The regulator’s order said that the company acknowledged revenue from ultracapacitor sales “prematurely” so as to better fulfill the expectations of analysts. Andrews is accused of inflating revenues through secret customer deals and by doctoring records to hide the scam from outside auditors, as well as company finance and accounting staff.

As part of his settlement, Andrews is barred for five years from taking on an officer or director role in a public company. Also settling charges against them related to this matter are ex-Maxwell CEO David Schramm, who will pay almost $80K in disgorgement and prejudgment interest, plus a penalty. Ex-Maxwell controller James DeWitt will pay a $20K penalty. The two men are accused of not doing an adequate enough job of addressing red flags indicating that misconduct may have been afoot. Ex-Maxwell CFO Kevin Royal has not been charged by the SEC with wrongdoing. However, he repaid the company the $135,800 in compensation he received during the time that the alleged accounting violations are said to have occurred.

• DATA PROVIDED:
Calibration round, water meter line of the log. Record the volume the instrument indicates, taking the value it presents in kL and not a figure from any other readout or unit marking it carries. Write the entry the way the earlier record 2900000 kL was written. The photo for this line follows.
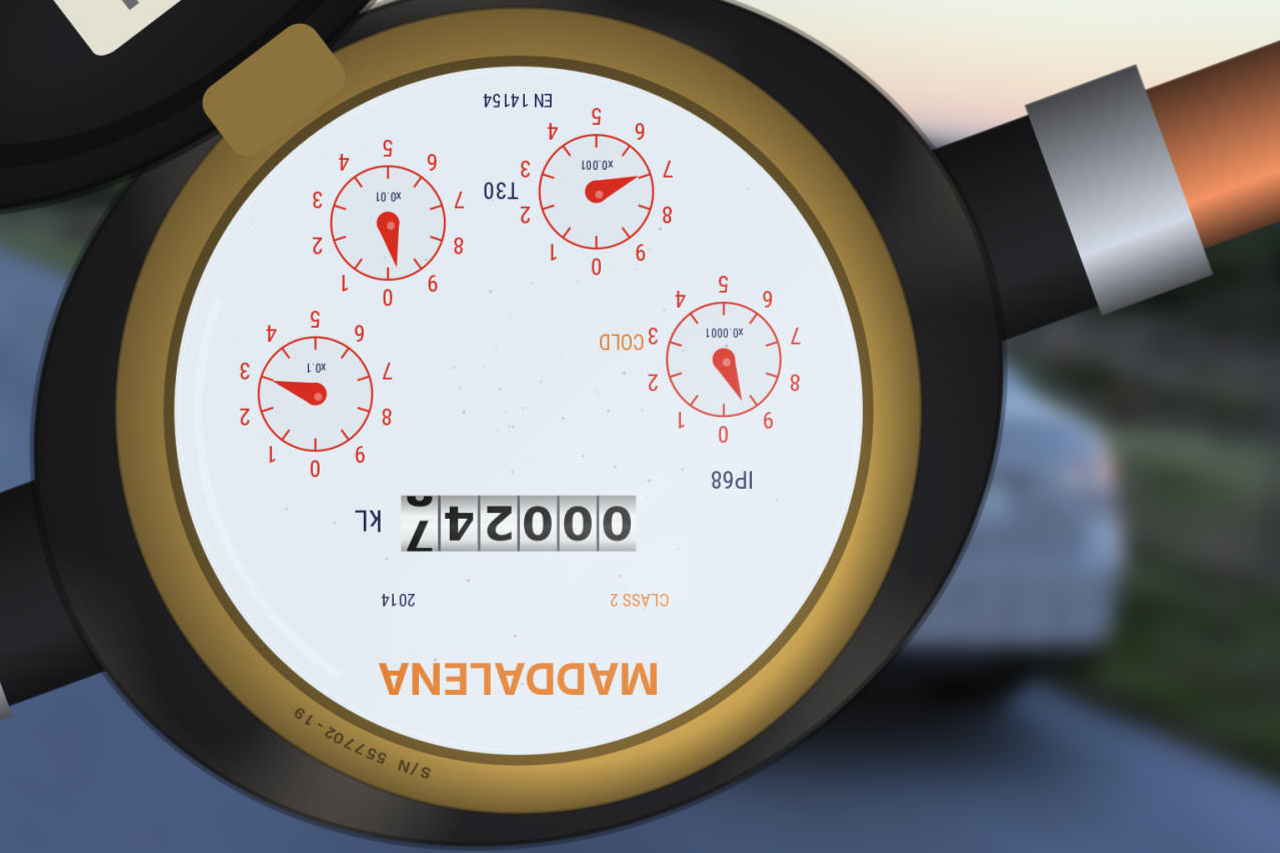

• WHAT TO PRODUCE: According to the text on the Maxwell settlement, how much did ex-CFO Kevin Royal repay the company? The lines above aren't needed here.

• SOLUTION: $135,800 in compensation